Put simply, it has always been the case that the consumer is allowed to shop around for their own PPI policy, and this will usually get them the best value deal. It was found when investigated that many lenders, some of them well know high street names, had inferred to borrowers that in order to be given their loan or mortgage they would have to take out a policy offered by the lender.
This policy, inevitably, would be a higher price than any that may have been found elsewhere. This has been the most common form of mis-selling, and is usually the cause of someone choosing to reclaim PPI charges. For the record, policies were also found to have been sold to people who were already retired, which immediately makes the policy useless.
The result of the investigation was that heavy fines were levied on the perpetrators, and the regulations surrounding the selling of PPI were revised. It is now against the law to sell PPI at the point of sale of a loan or credit agreement, and there is a mandatory week between the granting of a loan and the date on which PPI can be sold to the borrower.
What Should I Do If I think I have a Claim?
The first step is to get together all the paperwork relating to any loans or credit agreements that you think may be affected, and to read them carefully or agreements about PPI. If you find you have a PPI policy and you believe that you were not given your full rights to look or a better deal then you undoubtedly have a case to make.

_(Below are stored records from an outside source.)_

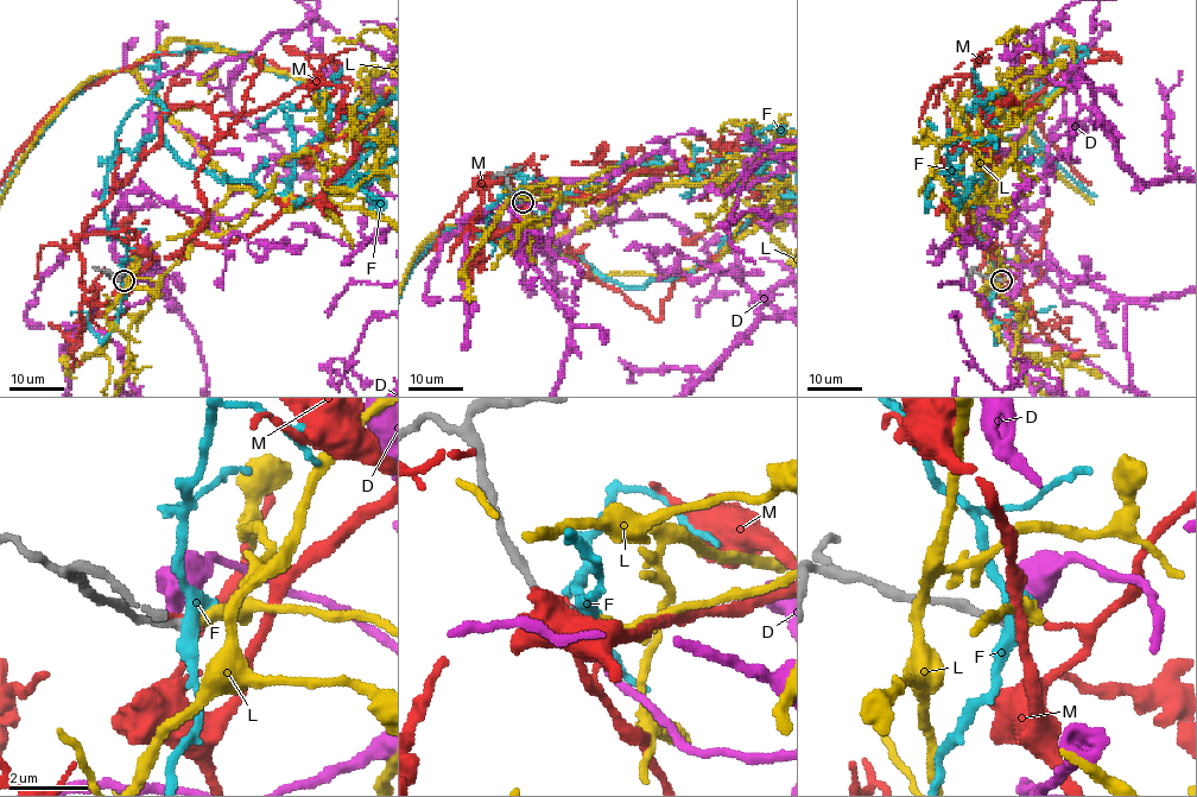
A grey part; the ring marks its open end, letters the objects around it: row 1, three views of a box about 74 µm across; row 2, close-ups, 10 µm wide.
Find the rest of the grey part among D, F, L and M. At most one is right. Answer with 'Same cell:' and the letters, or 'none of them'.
Same cell: L

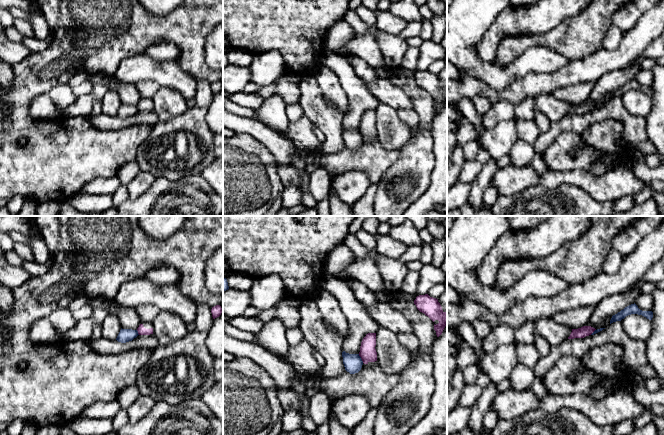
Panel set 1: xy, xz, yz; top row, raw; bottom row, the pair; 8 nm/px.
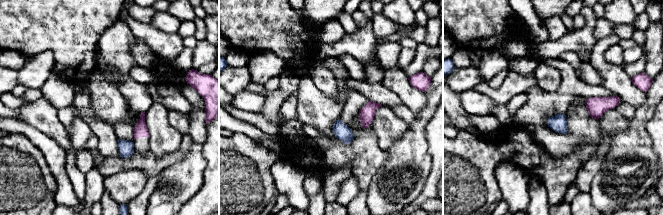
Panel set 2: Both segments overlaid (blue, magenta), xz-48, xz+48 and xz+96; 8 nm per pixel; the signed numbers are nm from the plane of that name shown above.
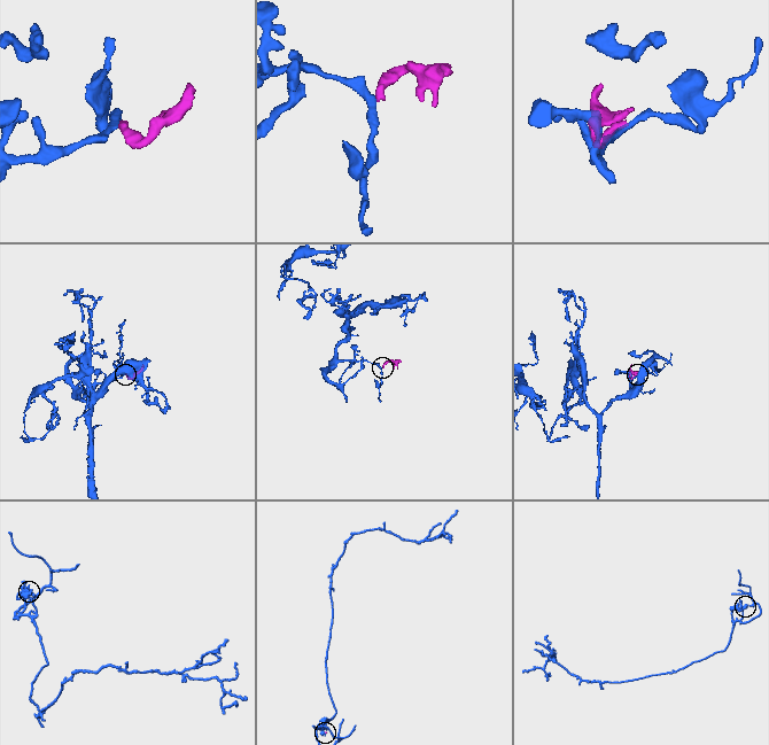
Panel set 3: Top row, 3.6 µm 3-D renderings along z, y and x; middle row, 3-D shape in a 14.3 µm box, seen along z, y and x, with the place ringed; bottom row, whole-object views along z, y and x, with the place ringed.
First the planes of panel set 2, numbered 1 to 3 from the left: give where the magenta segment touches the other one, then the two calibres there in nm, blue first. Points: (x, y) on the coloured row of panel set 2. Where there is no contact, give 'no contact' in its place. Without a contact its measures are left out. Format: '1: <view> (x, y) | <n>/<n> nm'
1: no contact
2: no contact
3: no contact

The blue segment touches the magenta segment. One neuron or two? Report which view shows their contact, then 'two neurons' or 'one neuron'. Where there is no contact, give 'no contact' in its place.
xz | two neurons

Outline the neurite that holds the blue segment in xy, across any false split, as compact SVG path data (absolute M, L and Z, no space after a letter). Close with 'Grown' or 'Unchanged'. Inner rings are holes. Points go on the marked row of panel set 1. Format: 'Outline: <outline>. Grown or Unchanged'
Outline: M122 329L120 330L116 340L121 343L126 343L129 341L132 341L134 338L138 336L138 331L137 330L132 330L132 329Z. Unchanged

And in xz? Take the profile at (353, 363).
Outline: M345 351L342 352L343 364L345 370L350 374L358 373L363 365L363 361L359 354L349 354Z. Unchanged

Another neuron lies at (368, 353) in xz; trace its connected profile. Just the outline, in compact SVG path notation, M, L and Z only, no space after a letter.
M368 333L363 338L360 346L359 356L364 364L370 364L377 361L376 346L376 333Z

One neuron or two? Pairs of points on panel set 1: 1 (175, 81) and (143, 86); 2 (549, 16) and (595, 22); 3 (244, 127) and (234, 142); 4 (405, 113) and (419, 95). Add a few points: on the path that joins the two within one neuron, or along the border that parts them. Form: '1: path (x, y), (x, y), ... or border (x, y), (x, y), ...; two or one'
1: border (136, 83), (154, 81), (161, 86); two
2: border (583, 10), (565, 17), (557, 25), (545, 32); two
3: border (235, 132), (250, 134), (261, 143); two
4: border (413, 109), (418, 116), (419, 124); two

For many people the prospect of bringing a case to court is too daunting, but the legal industry has recognised that more people than ever before are looking to reclaim PPI charges and there are now many solicitors who operate specifically in this area of the law. Using a ppi claims company gives you the best chance of success, and enables you to avoid the stress and time consuming effort of putting the case yourself.
How much will it Cost?
It is a common myth that setting out to reclaim PPI with the help of a solicitor will be an expensive affair. Many offer no win, no fee deals in which you will only pay a fee if your case is successful, and this is a very good deal to look for. You can find solicitors on the internet or advertising in the press who specialise in the area of PPI claims. If you think that you have been mis-sold PPI you should take action right away, for you may be entitled to claim back a not inconsiderable amount of money.